The most visible manifestation of this anxiety came during President Donald Trump’s State of the Union address, when he called for future data center developers to put their power behind the meter. Not to be outdone, Maine is poised to pass a new bill banning all new data center development.

Electric utilities will soon face pressure from both regulators and ratepayers to prevent load growth from driving up prices. One method utilities could use to cope with this pressure is to end subsidy and preferential pricing schemes for residential EV charging and recover costs from commercial users, such as EV charging station operators.

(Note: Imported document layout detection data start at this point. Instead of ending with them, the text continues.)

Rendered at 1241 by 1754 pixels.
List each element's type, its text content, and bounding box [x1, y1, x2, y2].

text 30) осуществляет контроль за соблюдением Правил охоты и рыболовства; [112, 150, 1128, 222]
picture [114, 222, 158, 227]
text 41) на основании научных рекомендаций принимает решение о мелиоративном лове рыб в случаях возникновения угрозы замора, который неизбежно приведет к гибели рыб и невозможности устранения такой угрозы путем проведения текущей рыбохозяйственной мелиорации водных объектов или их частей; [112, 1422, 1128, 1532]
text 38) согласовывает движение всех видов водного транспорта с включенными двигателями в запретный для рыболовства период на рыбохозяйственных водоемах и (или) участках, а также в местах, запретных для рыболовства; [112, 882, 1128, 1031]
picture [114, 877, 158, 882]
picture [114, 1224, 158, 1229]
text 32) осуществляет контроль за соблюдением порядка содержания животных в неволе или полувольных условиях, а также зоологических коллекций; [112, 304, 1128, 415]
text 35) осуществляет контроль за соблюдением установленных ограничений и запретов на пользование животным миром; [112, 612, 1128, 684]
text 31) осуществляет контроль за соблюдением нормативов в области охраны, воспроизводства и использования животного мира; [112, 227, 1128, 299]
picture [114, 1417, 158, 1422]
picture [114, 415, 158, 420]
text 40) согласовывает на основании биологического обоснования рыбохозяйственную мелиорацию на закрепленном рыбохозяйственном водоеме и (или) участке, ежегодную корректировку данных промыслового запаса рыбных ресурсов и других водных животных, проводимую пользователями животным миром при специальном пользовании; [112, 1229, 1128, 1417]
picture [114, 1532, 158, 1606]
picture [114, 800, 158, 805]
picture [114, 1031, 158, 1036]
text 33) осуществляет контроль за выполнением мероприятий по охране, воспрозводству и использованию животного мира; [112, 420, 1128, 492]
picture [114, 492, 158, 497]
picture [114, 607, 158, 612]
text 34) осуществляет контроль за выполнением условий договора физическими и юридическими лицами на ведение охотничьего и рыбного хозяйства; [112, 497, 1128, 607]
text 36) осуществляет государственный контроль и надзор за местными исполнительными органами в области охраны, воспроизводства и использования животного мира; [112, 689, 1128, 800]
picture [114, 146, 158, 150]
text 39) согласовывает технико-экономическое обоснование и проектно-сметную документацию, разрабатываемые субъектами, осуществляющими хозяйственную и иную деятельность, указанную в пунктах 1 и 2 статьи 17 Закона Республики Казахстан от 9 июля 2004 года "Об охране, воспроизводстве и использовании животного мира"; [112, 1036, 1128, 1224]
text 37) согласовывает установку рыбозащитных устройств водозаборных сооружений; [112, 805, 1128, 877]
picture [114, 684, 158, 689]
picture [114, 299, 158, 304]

The lifetime refueling costs of EVs versus their gas-guzzling counterparts are often cited as the “killer app” for EV adoption, but adaptation to electron scarcity could change that.

Shifting Geopolitics

The United States is energy-independent on a net basis, but it is not an island. Prices for oil, gas and other commodities are driven by global market conditions and shortages from one region, which puts pressure on domestic markets as countries with the means seek to secure alternate supplies.

Further, the cost to generate electrons is also affected by equipment costs, which are far more vulnerable to these shifts than the core energy product. The weaknesses revealed by the prolonged closure of the Strait of Hormuz will prompt a long-term shift in global energy supply calculations. What has been true for the US so far will not remain true forever.

While by no means inevitable, a smart approach for investors would be to assume that electron scarcity will persist for at least the medium term and plan accordingly. Expect efforts to make energy remain affordable to be rewarded, even if they involve fossil fuels and do not attract much fanfare. Recognize that big money will chase large sources of reliable power and will pay a premium for clean electrons.

Finally, treat prognostications about this or that future as what they actually are: mere guesses. Periods of abundance are fertile ground for all manner of silliness that fall apart quickly when they collide with hard reality.